╭─ PROVIDED RECORDS

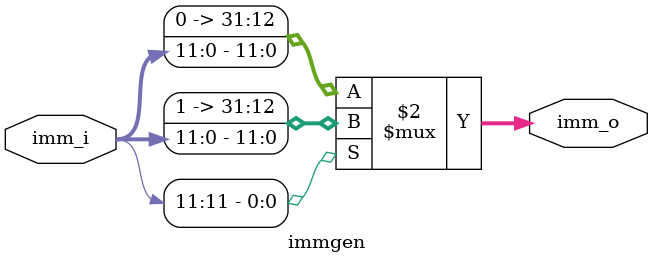
<source format=v>
module immgen (
    input       [11:0] imm_i,
    output wire [31:0] imm_o
);
  assign imm_o = (imm_i[11] == 1'b0) ? {20'b0, imm_i} : {20'hFFFFF, imm_i};
endmodule

</source>
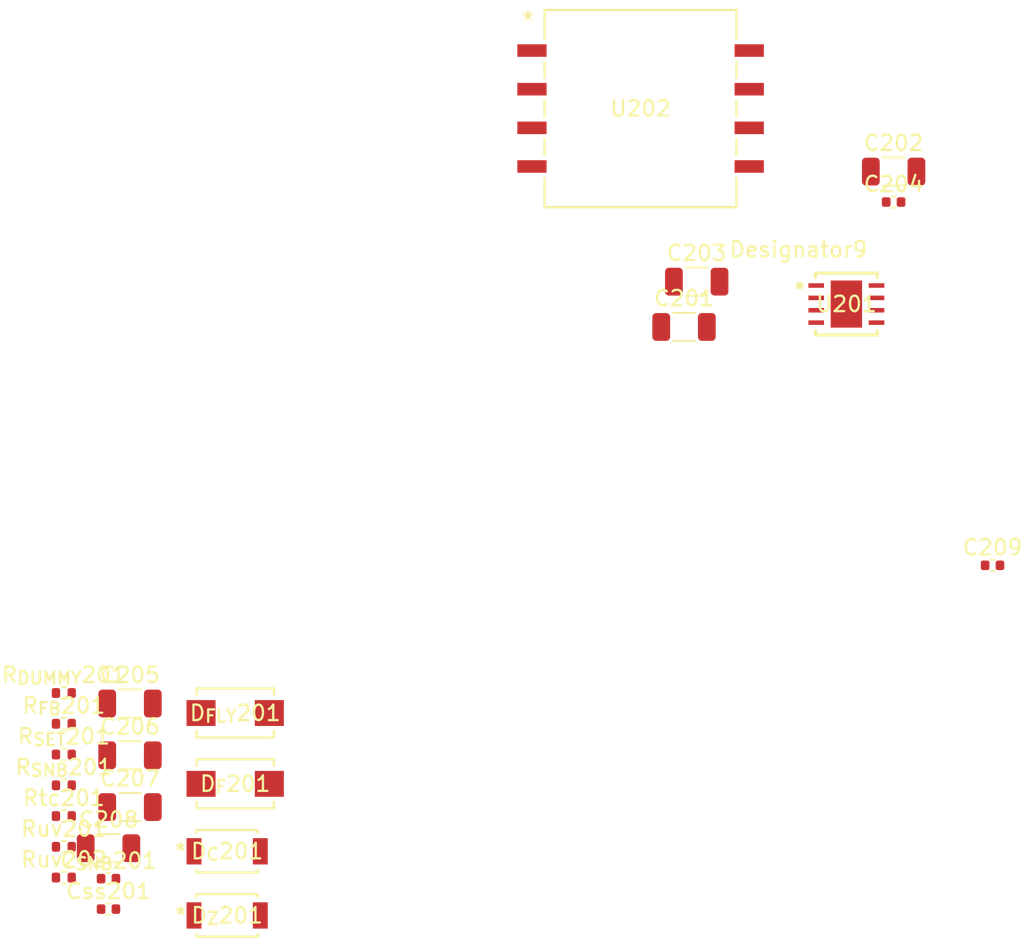
<source format=kicad_pcb>
(kicad_pcb
	(version 20240108)
	(generator "pcbnew")
	(generator_version "8.0")
	(general
		(thickness 1.6)
		(legacy_teardrops no)
	)
	(paper "A4")
	(layers
		(0 "F.Cu" signal)
		(31 "B.Cu" signal)
		(32 "B.Adhes" user "B.Adhesive")
		(33 "F.Adhes" user "F.Adhesive")
		(34 "B.Paste" user)
		(35 "F.Paste" user)
		(36 "B.SilkS" user "B.Silkscreen")
		(37 "F.SilkS" user "F.Silkscreen")
		(38 "B.Mask" user)
		(39 "F.Mask" user)
		(40 "Dwgs.User" user "User.Drawings")
		(41 "Cmts.User" user "User.Comments")
		(42 "Eco1.User" user "User.Eco1")
		(43 "Eco2.User" user "User.Eco2")
		(44 "Edge.Cuts" user)
		(45 "Margin" user)
		(46 "B.CrtYd" user "B.Courtyard")
		(47 "F.CrtYd" user "F.Courtyard")
		(48 "B.Fab" user)
		(49 "F.Fab" user)
	)
	(setup
		(stackup
			(layer "F.SilkS"
				(type "Top Silk Screen")
			)
			(layer "F.Paste"
				(type "Top Solder Paste")
			)
			(layer "F.Mask"
				(type "Top Solder Mask")
				(thickness 0.01)
			)
			(layer "F.Cu"
				(type "copper")
				(thickness 0.035)
			)
			(layer "dielectric 1"
				(type "core")
				(thickness 1.51)
				(material "FR4")
				(epsilon_r 4.5)
				(loss_tangent 0.02)
			)
			(layer "B.Cu"
				(type "copper")
				(thickness 0.035)
			)
			(layer "B.Mask"
				(type "Bottom Solder Mask")
				(thickness 0.01)
			)
			(layer "B.Paste"
				(type "Bottom Solder Paste")
			)
			(layer "B.SilkS"
				(type "Bottom Silk Screen")
			)
			(copper_finish "ENIG")
			(dielectric_constraints no)
		)
		(pad_to_mask_clearance 0.0508)
		(allow_soldermask_bridges_in_footprints no)
		(pcbplotparams
			(layerselection 0x00010fc_ffffffff)
			(plot_on_all_layers_selection 0x0000000_00000000)
			(disableapertmacros no)
			(usegerberextensions no)
			(usegerberattributes yes)
			(usegerberadvancedattributes yes)
			(creategerberjobfile yes)
			(dashed_line_dash_ratio 12.000000)
			(dashed_line_gap_ratio 3.000000)
			(svgprecision 4)
			(plotframeref no)
			(viasonmask no)
			(mode 1)
			(useauxorigin no)
			(hpglpennumber 1)
			(hpglpenspeed 20)
			(hpglpendiameter 15.000000)
			(pdf_front_fp_property_popups yes)
			(pdf_back_fp_property_popups yes)
			(dxfpolygonmode yes)
			(dxfimperialunits yes)
			(dxfusepcbnewfont yes)
			(psnegative no)
			(psa4output no)
			(plotreference yes)
			(plotvalue yes)
			(plotfptext yes)
			(plotinvisibletext no)
			(sketchpadsonfab no)
			(subtractmaskfromsilk no)
			(outputformat 1)
			(mirror no)
			(drillshape 1)
			(scaleselection 1)
			(outputdirectory "")
		)
	)
	(net 0 "")
	(net 1 "GND")
	(net 2 "15V_isolated")
	(net 3 "GNDPWR")
	(net 4 "VBAT_managed")
	(net 5 "Net-(U201-SS_BIAS)")
	(net 6 "Net-(C_{SNB}201-Pad1)")
	(net 7 "Net-(D_{C}201-Pad1)")
	(net 8 "Net-(D_{FLY}201-Pad2)")
	(net 9 "Net-(U201-SW)")
	(net 10 "Net-(U201-TC)")
	(net 11 "Net-(U201-RSET)")
	(net 12 "Net-(U201-EN_UVLO)")
	(net 13 "Net-(U201-FB)")
	(net 14 "unconnected-(U202-Pad1)")
	(net 15 "unconnected-(U202-Pad3)")
	(footprint "Capacitor_SMD:C_0402_1005Metric" (layer "F.Cu") (at 137.67 69.9))
	(footprint "zener_PDZVTR9.1B:DIO_PDZVTFT_ROM" (layer "F.Cu") (at 88.1537 92.55))
	(footprint "Capacitor_SMD:C_1206_3216Metric" (layer "F.Cu") (at 81.8696 82.1906))
	(footprint "transformer_750313445:SOIC_13445_WRE" (layer "F.Cu") (at 114.9 40.35))
	(footprint "Capacitor_SMD:C_0402_1005Metric" (layer "F.Cu") (at 80.4796 90.1706))
	(footprint "Resistor_SMD:R_0402_1005Metric" (layer "F.Cu") (at 77.5896 82.1406))
	(footprint "Capacitor_SMD:C_1206_3216Metric" (layer "F.Cu") (at 81.8696 78.8406))
	(footprint "Capacitor_SMD:C_1206_3216Metric" (layer "F.Cu") (at 117.71 54.48))
	(footprint "Capacitor_SMD:C_1206_3216Metric" (layer "F.Cu") (at 118.53 51.55))
	(footprint "Capacitor_SMD:C_0402_1005Metric" (layer "F.Cu") (at 131.27 46.4))
	(footprint "zener_PDZVTR9.1B:DIO_PDZVTFT_ROM" (layer "F.Cu") (at 88.1537 88.4004))
	(footprint "Resistor_SMD:R_0402_1005Metric" (layer "F.Cu") (at 77.5896 84.1306))
	(footprint "Resistor_SMD:R_0402_1005Metric" (layer "F.Cu") (at 77.5896 78.1606))
	(footprint "Capacitor_SMD:C_1206_3216Metric" (layer "F.Cu") (at 81.8696 85.5406))
	(footprint "Capacitor_SMD:C_1206_3216Metric" (layer "F.Cu") (at 131.27 44.43))
	(footprint "Resistor_SMD:R_0402_1005Metric" (layer "F.Cu") (at 77.5896 86.1206))
	(footprint "schottky_SK510A-LTP:SMADO-214AC_LEAD-FRAME_MCC" (layer "F.Cu") (at 88.6744 79.4563))
	(footprint "schottky_SK510A-LTP:SMADO-214AC_LEAD-FRAME_MCC" (layer "F.Cu") (at 88.6744 84.0377))
	(footprint "Capacitor_SMD:C_1206_3216Metric" (layer "F.Cu") (at 80.4796 88.2006))
	(footprint "dc_to_dc_LM25184NGUR:NGU0008C-IPC_A" (layer "F.Cu") (at 128.212502 53))
	(footprint "Capacitor_SMD:C_0402_1005Metric" (layer "F.Cu") (at 80.4796 92.1406))
	(footprint "Resistor_SMD:R_0402_1005Metric" (layer "F.Cu") (at 77.5896 80.1506))
	(footprint "Resistor_SMD:R_0402_1005Metric" (layer "F.Cu") (at 77.5896 90.1006))
	(footprint "Resistor_SMD:R_0402_1005Metric" (layer "F.Cu") (at 77.5896 88.1106))
)

</source>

╰─

ASSIGNMENT: Please output the entries above exactly, leaving out every picture.

SOLUTION:
<source format=v>
module immgen (
    input       [11:0] imm_i,
    output wire [31:0] imm_o
);
  assign imm_o = (imm_i[11] == 1'b0) ? {20'b0, imm_i} : {20'hFFFFF, imm_i};
endmodule

</source>
<source format=kicad_pcb>
(kicad_pcb
	(version 20240108)
	(generator "pcbnew")
	(generator_version "8.0")
	(general
		(thickness 1.6)
		(legacy_teardrops no)
	)
	(paper "A4")
	(layers
		(0 "F.Cu" signal)
		(31 "B.Cu" signal)
		(32 "B.Adhes" user "B.Adhesive")
		(33 "F.Adhes" user "F.Adhesive")
		(34 "B.Paste" user)
		(35 "F.Paste" user)
		(36 "B.SilkS" user "B.Silkscreen")
		(37 "F.SilkS" user "F.Silkscreen")
		(38 "B.Mask" user)
		(39 "F.Mask" user)
		(40 "Dwgs.User" user "User.Drawings")
		(41 "Cmts.User" user "User.Comments")
		(42 "Eco1.User" user "User.Eco1")
		(43 "Eco2.User" user "User.Eco2")
		(44 "Edge.Cuts" user)
		(45 "Margin" user)
		(46 "B.CrtYd" user "B.Courtyard")
		(47 "F.CrtYd" user "F.Courtyard")
		(48 "B.Fab" user)
		(49 "F.Fab" user)
	)
	(setup
		(stackup
			(layer "F.SilkS"
				(type "Top Silk Screen")
			)
			(layer "F.Paste"
				(type "Top Solder Paste")
			)
			(layer "F.Mask"
				(type "Top Solder Mask")
				(thickness 0.01)
			)
			(layer "F.Cu"
				(type "copper")
				(thickness 0.035)
			)
			(layer "dielectric 1"
				(type "core")
				(thickness 1.51)
				(material "FR4")
				(epsilon_r 4.5)
				(loss_tangent 0.02)
			)
			(layer "B.Cu"
				(type "copper")
				(thickness 0.035)
			)
			(layer "B.Mask"
				(type "Bottom Solder Mask")
				(thickness 0.01)
			)
			(layer "B.Paste"
				(type "Bottom Solder Paste")
			)
			(layer "B.SilkS"
				(type "Bottom Silk Screen")
			)
			(copper_finish "ENIG")
			(dielectric_constraints no)
		)
		(pad_to_mask_clearance 0.0508)
		(allow_soldermask_bridges_in_footprints no)
		(pcbplotparams
			(layerselection 0x00010fc_ffffffff)
			(plot_on_all_layers_selection 0x0000000_00000000)
			(disableapertmacros no)
			(usegerberextensions no)
			(usegerberattributes yes)
			(usegerberadvancedattributes yes)
			(creategerberjobfile yes)
			(dashed_line_dash_ratio 12.000000)
			(dashed_line_gap_ratio 3.000000)
			(svgprecision 4)
			(plotframeref no)
			(viasonmask no)
			(mode 1)
			(useauxorigin no)
			(hpglpennumber 1)
			(hpglpenspeed 20)
			(hpglpendiameter 15.000000)
			(pdf_front_fp_property_popups yes)
			(pdf_back_fp_property_popups yes)
			(dxfpolygonmode yes)
			(dxfimperialunits yes)
			(dxfusepcbnewfont yes)
			(psnegative no)
			(psa4output no)
			(plotreference yes)
			(plotvalue yes)
			(plotfptext yes)
			(plotinvisibletext no)
			(sketchpadsonfab no)
			(subtractmaskfromsilk no)
			(outputformat 1)
			(mirror no)
			(drillshape 1)
			(scaleselection 1)
			(outputdirectory "")
		)
	)
	(net 0 "")
	(net 1 "GND")
	(net 2 "15V_isolated")
	(net 3 "GNDPWR")
	(net 4 "VBAT_managed")
	(net 5 "Net-(U201-SS_BIAS)")
	(net 6 "Net-(C_{SNB}201-Pad1)")
	(net 7 "Net-(D_{C}201-Pad1)")
	(net 8 "Net-(D_{FLY}201-Pad2)")
	(net 9 "Net-(U201-SW)")
	(net 10 "Net-(U201-TC)")
	(net 11 "Net-(U201-RSET)")
	(net 12 "Net-(U201-EN_UVLO)")
	(net 13 "Net-(U201-FB)")
	(net 14 "unconnected-(U202-Pad1)")
	(net 15 "unconnected-(U202-Pad3)")
	(footprint "Capacitor_SMD:C_0402_1005Metric" (layer "F.Cu") (at 137.67 69.9))
	(footprint "zener_PDZVTR9.1B:DIO_PDZVTFT_ROM" (layer "F.Cu") (at 88.1537 92.55))
	(footprint "Capacitor_SMD:C_1206_3216Metric" (layer "F.Cu") (at 81.8696 82.1906))
	(footprint "transformer_750313445:SOIC_13445_WRE" (layer "F.Cu") (at 114.9 40.35))
	(footprint "Capacitor_SMD:C_0402_1005Metric" (layer "F.Cu") (at 80.4796 90.1706))
	(footprint "Resistor_SMD:R_0402_1005Metric" (layer "F.Cu") (at 77.5896 82.1406))
	(footprint "Capacitor_SMD:C_1206_3216Metric" (layer "F.Cu") (at 81.8696 78.8406))
	(footprint "Capacitor_SMD:C_1206_3216Metric" (layer "F.Cu") (at 117.71 54.48))
	(footprint "Capacitor_SMD:C_1206_3216Metric" (layer "F.Cu") (at 118.53 51.55))
	(footprint "Capacitor_SMD:C_0402_1005Metric" (layer "F.Cu") (at 131.27 46.4))
	(footprint "zener_PDZVTR9.1B:DIO_PDZVTFT_ROM" (layer "F.Cu") (at 88.1537 88.4004))
	(footprint "Resistor_SMD:R_0402_1005Metric" (layer "F.Cu") (at 77.5896 84.1306))
	(footprint "Resistor_SMD:R_0402_1005Metric" (layer "F.Cu") (at 77.5896 78.1606))
	(footprint "Capacitor_SMD:C_1206_3216Metric" (layer "F.Cu") (at 81.8696 85.5406))
	(footprint "Capacitor_SMD:C_1206_3216Metric" (layer "F.Cu") (at 131.27 44.43))
	(footprint "Resistor_SMD:R_0402_1005Metric" (layer "F.Cu") (at 77.5896 86.1206))
	(footprint "schottky_SK510A-LTP:SMADO-214AC_LEAD-FRAME_MCC" (layer "F.Cu") (at 88.6744 79.4563))
	(footprint "schottky_SK510A-LTP:SMADO-214AC_LEAD-FRAME_MCC" (layer "F.Cu") (at 88.6744 84.0377))
	(footprint "Capacitor_SMD:C_1206_3216Metric" (layer "F.Cu") (at 80.4796 88.2006))
	(footprint "dc_to_dc_LM25184NGUR:NGU0008C-IPC_A" (layer "F.Cu") (at 128.212502 53))
	(footprint "Capacitor_SMD:C_0402_1005Metric" (layer "F.Cu") (at 80.4796 92.1406))
	(footprint "Resistor_SMD:R_0402_1005Metric" (layer "F.Cu") (at 77.5896 80.1506))
	(footprint "Resistor_SMD:R_0402_1005Metric" (layer "F.Cu") (at 77.5896 90.1006))
	(footprint "Resistor_SMD:R_0402_1005Metric" (layer "F.Cu") (at 77.5896 88.1106))
)

</source>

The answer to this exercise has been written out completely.